→ REQUIRED WORK
The output should be all lines of the entries below in which the word "drawn" occurs.

--- EXTRACTED ENTRIES ---

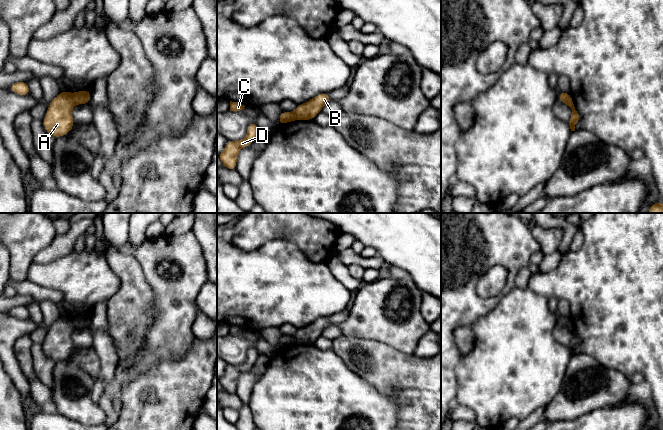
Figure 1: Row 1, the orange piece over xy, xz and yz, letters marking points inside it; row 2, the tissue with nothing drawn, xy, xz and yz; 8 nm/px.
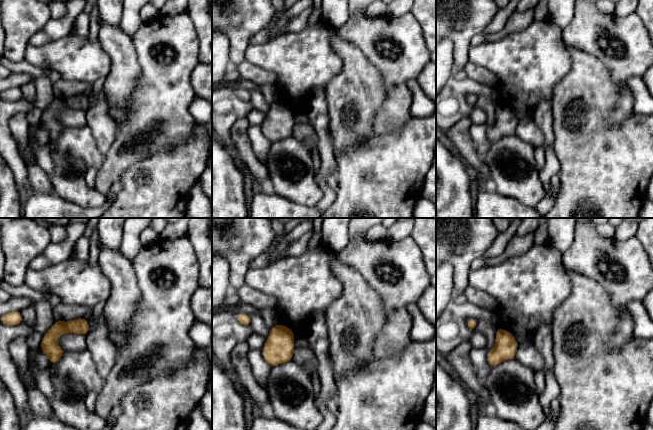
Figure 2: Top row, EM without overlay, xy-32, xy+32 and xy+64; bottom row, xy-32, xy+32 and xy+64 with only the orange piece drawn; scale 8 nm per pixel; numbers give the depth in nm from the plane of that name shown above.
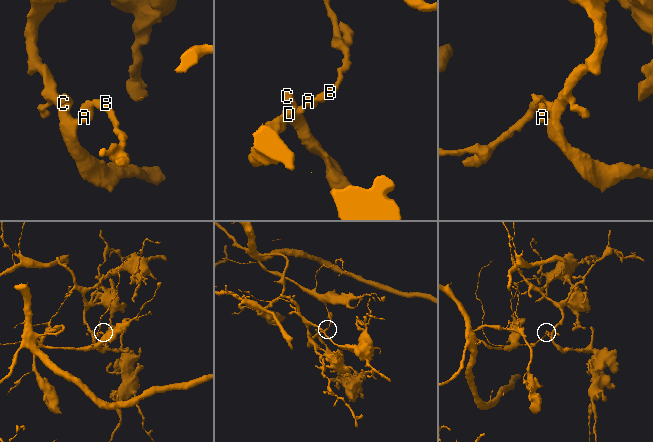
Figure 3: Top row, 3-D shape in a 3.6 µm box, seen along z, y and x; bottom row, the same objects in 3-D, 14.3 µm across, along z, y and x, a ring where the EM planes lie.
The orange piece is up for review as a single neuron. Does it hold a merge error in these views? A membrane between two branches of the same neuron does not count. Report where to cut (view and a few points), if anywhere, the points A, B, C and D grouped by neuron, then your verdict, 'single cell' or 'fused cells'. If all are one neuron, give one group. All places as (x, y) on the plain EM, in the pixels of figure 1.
cut xy (71, 318), (76, 328); groups A C D / B; fused cells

---

→ THE COMPLETED TASK
Figure 1: Row 1, the orange piece over xy, xz and yz, letters marking points inside it; row 2, the tissue with nothing drawn, xy, xz and yz; 8 nm/px.
Figure 2: Top row, EM without overlay, xy-32, xy+32 and xy+64; bottom row, xy-32, xy+32 and xy+64 with only the orange piece drawn; scale 8 nm per pixel; numbers give the depth in nm from the plane of that name shown above.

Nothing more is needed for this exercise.